Barış Acar: Edebî anlamda son yıllarda hiç olmadığım kadar mutluyum desem abartı olmaz sanırım. Keza 90’ların sonunda ve 2000’lerin başında bu tarz bir öyküyü kurmaya çalışırken geçmişin estetik modernizmden beslenen ilk örnekleri (Leyla Erbilleri, Sevim Burakları, Ferit Edgüleri kastediyorum burada) dışında akraba olabilecek hiç kimseyi bulamamıştım. Hele ki aynı dönemde ürün veren öykücüler arasında. Hemen herkes dramayla klişe arasında bir edebiyatı baştacı etmiş gidiyordu. Süslü cümleler, egzotik hikâyeler kurarak iyi öykücü olacaklarını sanıyorlardı. Oldular da, ama öykücü değil romancı oldu sonradan hepsi. Yani kariyer basamağını sağ salim geçtiler.

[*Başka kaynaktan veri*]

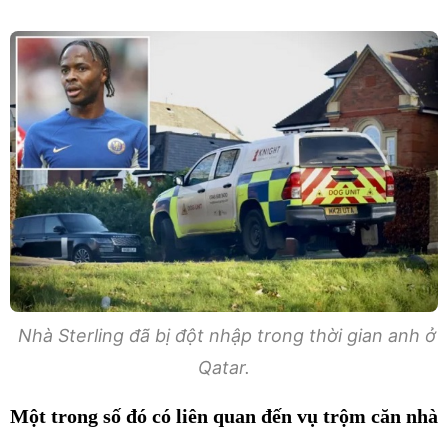
Nhà Sterling đã bị đột nhập trong thời gian anh ở
Qatar.
Một trong số đó có liên quan đến vụ trộm căn nhà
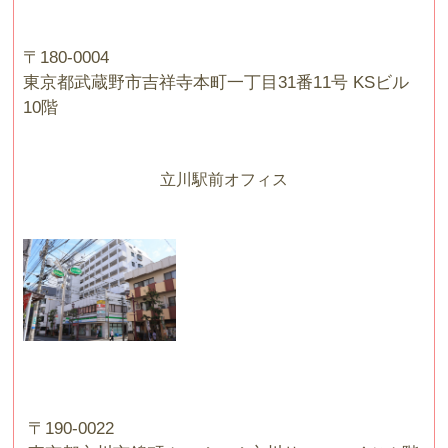
〒180-0004
東京都武蔵野市吉祥寺本町一丁目31番11号 KSビル
10階
立川駅前オフィス
〒190-0022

Şimdi şiir alanında yapılanları görünce aklım gidiyor. Öykünün yapamadığını yapmışlar; sözü dize getirmeyi başarmışlar. Söz şairleri yönetmiyor, şairler sözle dövüşe dövüşe ondan ok uçları, bıçaklar, mızraklar yapıyorlar. Hepsi de öldürücü aletler oldu ama hayatta kalma metaforu olarak al işte.

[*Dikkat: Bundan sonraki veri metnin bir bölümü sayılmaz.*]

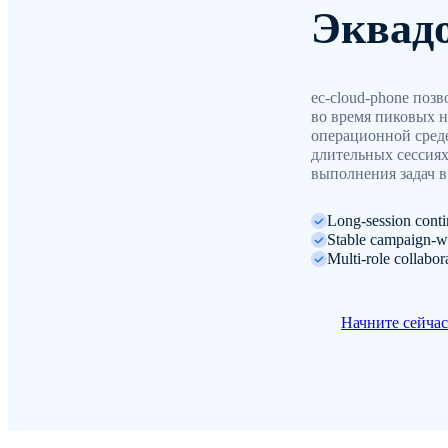
Эквад
ec-cloud-phone поз
во время пиковых н
операционной сред
длительных сессиях
выполнения задач в
Long-session conti
Stable campaign-w
Multi-role collabo
Начните сейча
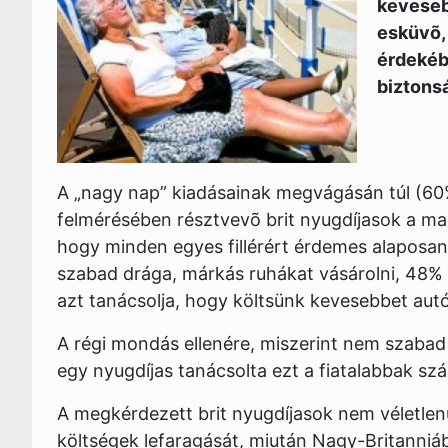
keveseb
esküvõ,
érdekéb
biztons
A „nagy nap” kiadásainak megvágásán túl (60%
felmérésében résztvevõ brit nyugdíjasok a mai
hogy minden egyes fillérért érdemes alaposan
szabad drága, márkás ruhákat vásárolni, 48% 
azt tanácsolja, hogy költsünk kevesebbet aut
A régi mondás ellenére, miszerint nem szabad 
egy nyugdíjas tanácsolta ezt a fiatalabbak sz
A megkérdezett brit nyugdíjasok nem véletlen
költségek lefaragását, miután Nagy-Britanniá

Haliyle bu çaba öyküye de sirayet etmiş. Kimi öykücüler de görselliğe yaslanan işler üreterek bu alana dahil olmaya başlamış. Ancak benim gördüğüm kadarıyla görsel olanı biraz yanlış kavrama durumu da var. Metnin içine görsel bir şey koyarak ya da harflerden merdiven yaparak bu disiplinaşırı oluş ya da avangard öz yakalanmaz. Elbette bu iyi kullanıldığında hedefe ulaşabilir. Ancak asıl sorun dilin iktidarını kıracak ve derdi en doğru şekilde anlatacak yapıyı bulmakta. Edebiyatın sözel olduğu aşamaları daha iyi etüt etmekle, müziğin, resmin, sinemanın sınırlarını daha iyi çözümlemekle, kısacası sanat tarihiyle ciddi anlamda hesaplaşarak bunu ancak başarabileceğimizi düşünüyorum.
Son sözüm “avuntu” vurgun üzerine olsun. Edebiyatın insana avuntu verdiği nerede görülmüş? Olsa olsa biz edebiyat tarihinin birer avuntusu olabiliriz, o da azıcık şansımız varsa.
Söyleşi ilk olarak Ücra şiir dergisinin Ocak-Şubat 2014 tarihli 55. sayısında yayımlanmıştır.